■ Requirement
Every line below that has "round" in it should be copied.

■ Material shown
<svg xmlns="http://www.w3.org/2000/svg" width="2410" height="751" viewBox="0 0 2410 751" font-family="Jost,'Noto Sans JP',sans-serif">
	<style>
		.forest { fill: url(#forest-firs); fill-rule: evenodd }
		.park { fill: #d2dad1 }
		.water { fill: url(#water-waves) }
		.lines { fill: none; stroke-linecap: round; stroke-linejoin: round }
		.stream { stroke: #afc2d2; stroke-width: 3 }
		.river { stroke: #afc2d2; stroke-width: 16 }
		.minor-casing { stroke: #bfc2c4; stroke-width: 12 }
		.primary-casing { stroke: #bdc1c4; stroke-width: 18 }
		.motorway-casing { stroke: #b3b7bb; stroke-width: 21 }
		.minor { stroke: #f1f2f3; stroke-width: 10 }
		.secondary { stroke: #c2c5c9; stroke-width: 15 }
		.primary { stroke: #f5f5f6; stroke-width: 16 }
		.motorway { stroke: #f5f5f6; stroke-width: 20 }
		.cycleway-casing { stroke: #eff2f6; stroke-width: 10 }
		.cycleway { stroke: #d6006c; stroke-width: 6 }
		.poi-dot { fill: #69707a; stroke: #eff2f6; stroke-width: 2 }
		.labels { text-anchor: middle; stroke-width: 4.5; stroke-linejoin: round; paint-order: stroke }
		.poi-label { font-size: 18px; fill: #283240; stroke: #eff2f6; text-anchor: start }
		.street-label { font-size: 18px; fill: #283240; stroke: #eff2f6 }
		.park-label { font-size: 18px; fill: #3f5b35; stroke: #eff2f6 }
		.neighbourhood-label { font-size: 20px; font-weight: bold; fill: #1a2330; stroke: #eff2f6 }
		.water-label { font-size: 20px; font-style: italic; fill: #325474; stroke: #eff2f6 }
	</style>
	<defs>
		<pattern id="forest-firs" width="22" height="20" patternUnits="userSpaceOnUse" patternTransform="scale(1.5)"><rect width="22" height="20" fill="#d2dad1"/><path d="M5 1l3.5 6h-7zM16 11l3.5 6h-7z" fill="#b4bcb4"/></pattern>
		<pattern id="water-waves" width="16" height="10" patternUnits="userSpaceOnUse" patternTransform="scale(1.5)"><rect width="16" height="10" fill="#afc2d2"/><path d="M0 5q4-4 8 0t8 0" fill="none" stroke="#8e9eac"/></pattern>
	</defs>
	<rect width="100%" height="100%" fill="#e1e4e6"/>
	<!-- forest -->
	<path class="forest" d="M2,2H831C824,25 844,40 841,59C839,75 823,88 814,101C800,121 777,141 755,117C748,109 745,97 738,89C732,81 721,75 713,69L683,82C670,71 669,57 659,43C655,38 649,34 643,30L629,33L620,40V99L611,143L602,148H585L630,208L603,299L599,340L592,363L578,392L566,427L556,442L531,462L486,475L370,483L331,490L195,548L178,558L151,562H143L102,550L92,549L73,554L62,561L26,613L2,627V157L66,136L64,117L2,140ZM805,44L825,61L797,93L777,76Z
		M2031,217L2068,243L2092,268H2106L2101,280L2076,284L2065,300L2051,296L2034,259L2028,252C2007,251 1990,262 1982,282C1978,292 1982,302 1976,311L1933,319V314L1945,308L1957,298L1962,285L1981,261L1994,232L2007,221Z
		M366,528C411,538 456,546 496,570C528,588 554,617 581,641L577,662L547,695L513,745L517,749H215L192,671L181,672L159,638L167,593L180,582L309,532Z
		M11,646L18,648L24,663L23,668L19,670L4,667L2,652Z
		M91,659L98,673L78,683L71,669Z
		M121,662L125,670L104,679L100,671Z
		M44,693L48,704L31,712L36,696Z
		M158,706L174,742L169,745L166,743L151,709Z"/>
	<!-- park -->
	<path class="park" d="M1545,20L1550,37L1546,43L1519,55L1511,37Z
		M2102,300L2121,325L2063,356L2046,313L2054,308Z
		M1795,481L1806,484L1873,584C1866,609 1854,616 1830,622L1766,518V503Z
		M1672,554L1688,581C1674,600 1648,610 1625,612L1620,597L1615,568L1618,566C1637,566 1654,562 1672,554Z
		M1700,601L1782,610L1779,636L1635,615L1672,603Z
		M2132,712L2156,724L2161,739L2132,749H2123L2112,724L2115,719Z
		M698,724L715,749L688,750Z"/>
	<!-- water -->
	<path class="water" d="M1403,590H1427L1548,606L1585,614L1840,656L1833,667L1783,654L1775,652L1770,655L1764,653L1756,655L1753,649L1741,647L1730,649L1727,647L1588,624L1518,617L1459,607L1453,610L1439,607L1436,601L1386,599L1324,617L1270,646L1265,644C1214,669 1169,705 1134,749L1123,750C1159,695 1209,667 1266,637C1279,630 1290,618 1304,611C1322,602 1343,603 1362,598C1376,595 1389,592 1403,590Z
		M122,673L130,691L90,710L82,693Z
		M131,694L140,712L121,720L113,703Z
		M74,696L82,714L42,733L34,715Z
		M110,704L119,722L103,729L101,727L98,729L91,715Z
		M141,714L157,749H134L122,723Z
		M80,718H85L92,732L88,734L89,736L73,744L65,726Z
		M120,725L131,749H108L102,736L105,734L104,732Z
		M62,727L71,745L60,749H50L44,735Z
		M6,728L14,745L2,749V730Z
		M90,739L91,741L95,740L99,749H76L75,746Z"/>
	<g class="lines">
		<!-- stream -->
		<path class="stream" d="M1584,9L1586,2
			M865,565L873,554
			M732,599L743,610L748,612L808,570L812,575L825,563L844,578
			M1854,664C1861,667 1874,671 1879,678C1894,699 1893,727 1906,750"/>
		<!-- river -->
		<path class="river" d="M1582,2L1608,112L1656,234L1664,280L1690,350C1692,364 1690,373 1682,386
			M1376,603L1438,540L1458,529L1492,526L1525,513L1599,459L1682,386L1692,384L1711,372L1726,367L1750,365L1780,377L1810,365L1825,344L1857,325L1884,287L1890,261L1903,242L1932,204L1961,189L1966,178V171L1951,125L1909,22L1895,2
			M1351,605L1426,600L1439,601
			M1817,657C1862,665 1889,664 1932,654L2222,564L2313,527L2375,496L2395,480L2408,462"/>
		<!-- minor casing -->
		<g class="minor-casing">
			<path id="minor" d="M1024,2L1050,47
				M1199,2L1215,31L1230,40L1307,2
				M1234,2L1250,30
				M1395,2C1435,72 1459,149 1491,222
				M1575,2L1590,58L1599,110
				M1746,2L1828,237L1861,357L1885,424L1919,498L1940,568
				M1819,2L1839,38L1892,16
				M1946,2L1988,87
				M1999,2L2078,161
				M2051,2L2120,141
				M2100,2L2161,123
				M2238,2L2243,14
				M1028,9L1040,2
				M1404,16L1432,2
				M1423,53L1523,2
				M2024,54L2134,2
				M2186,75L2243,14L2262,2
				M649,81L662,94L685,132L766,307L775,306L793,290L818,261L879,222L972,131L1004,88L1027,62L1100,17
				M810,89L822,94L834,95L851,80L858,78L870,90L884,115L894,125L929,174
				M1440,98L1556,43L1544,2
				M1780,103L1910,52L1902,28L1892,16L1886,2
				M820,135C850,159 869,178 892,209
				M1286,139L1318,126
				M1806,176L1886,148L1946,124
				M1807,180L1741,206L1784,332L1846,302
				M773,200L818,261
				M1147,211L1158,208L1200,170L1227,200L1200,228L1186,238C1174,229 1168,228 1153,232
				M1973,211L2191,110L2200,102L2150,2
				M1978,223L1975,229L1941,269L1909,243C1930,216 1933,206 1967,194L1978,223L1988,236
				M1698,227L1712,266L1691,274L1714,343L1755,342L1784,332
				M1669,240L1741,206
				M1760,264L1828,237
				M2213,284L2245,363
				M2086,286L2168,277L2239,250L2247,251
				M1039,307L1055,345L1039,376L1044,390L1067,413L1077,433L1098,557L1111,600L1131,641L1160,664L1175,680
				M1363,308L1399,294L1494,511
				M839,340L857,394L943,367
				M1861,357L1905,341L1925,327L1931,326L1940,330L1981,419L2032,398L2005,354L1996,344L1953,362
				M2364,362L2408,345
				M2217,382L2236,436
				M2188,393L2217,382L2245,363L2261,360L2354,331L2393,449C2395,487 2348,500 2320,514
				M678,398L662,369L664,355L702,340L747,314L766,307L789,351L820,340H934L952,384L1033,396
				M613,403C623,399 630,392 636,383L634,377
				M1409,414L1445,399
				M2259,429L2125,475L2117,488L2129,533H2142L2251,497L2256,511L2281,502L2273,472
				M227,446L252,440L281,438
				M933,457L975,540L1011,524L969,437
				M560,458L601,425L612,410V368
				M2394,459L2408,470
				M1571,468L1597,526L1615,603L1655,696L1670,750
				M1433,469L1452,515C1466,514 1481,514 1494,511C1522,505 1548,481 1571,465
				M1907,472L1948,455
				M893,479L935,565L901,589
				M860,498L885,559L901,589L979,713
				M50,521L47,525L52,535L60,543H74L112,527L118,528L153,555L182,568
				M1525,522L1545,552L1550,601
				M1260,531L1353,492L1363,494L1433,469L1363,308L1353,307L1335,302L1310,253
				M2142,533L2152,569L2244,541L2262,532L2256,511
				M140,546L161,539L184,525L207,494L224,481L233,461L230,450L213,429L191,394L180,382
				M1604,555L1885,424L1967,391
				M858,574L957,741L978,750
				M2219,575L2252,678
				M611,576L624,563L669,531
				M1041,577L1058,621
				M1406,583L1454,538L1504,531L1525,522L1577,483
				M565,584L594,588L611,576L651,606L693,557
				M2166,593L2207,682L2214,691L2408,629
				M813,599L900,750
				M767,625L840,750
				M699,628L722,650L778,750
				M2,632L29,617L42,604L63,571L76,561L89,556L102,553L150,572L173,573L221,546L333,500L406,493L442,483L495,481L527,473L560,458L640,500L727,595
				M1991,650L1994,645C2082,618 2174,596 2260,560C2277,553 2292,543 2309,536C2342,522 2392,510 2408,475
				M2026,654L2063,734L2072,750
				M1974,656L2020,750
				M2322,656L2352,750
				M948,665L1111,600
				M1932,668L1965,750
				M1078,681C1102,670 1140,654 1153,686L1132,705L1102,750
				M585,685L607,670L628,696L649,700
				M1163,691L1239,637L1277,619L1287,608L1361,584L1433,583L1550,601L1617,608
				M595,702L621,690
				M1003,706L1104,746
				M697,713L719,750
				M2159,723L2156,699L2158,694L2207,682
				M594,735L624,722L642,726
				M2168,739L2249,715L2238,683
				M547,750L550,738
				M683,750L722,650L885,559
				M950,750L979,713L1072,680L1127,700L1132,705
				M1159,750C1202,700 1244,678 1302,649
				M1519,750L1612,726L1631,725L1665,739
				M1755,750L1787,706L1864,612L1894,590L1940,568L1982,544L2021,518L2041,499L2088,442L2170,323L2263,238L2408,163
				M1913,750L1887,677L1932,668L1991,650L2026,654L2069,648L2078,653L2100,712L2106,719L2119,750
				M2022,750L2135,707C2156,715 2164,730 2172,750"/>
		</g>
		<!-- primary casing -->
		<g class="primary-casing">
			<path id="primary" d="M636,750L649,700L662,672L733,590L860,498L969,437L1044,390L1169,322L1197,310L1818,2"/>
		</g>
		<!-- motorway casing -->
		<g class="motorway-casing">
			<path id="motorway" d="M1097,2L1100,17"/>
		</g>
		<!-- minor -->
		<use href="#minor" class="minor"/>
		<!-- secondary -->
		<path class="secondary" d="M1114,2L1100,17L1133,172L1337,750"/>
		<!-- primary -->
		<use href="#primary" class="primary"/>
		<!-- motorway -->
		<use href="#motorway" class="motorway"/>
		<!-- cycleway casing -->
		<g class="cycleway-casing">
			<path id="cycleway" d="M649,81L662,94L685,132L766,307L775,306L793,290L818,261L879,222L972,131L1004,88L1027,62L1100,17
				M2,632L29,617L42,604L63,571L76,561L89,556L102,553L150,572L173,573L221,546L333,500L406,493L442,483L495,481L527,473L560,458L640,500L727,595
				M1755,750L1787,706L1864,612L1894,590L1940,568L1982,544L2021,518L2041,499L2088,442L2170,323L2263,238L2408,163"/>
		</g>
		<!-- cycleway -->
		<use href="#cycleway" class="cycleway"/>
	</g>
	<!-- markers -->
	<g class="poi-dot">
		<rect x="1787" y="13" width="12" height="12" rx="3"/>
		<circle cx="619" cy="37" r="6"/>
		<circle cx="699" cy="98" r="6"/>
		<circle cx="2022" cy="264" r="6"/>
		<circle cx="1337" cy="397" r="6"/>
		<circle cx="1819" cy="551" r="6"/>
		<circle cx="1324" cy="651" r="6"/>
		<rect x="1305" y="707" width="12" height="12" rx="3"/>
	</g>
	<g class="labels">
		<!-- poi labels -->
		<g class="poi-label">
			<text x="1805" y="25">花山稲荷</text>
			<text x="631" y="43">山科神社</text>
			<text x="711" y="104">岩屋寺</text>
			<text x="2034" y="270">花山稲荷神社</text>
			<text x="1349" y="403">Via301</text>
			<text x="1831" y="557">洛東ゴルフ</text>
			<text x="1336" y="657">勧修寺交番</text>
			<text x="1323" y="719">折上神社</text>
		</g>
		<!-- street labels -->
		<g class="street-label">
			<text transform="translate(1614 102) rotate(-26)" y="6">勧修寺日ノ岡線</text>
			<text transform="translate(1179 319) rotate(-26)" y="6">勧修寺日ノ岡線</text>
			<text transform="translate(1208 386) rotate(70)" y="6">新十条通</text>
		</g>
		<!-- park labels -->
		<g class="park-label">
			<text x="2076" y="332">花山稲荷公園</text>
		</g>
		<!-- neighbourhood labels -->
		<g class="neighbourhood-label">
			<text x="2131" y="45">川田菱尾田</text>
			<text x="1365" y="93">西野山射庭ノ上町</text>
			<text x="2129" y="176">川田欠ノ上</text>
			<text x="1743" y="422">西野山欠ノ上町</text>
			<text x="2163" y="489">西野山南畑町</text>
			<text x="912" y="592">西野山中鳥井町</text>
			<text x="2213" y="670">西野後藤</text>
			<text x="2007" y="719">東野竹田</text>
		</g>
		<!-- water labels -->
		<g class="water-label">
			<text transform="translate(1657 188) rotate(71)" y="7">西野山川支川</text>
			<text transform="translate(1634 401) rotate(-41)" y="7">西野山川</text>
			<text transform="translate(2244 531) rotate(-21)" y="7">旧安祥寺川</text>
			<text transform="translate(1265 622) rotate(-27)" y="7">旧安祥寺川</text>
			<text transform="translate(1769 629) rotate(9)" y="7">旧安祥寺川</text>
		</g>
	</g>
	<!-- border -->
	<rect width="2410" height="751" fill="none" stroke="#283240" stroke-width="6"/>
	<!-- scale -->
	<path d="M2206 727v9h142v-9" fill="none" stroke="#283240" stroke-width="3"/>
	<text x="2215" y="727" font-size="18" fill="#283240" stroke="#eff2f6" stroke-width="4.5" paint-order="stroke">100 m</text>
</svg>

■ Answer area
		.lines { fill: none; stroke-linecap: round; stroke-linejoin: round }
		.labels { text-anchor: middle; stroke-width: 4.5; stroke-linejoin: round; paint-order: stroke }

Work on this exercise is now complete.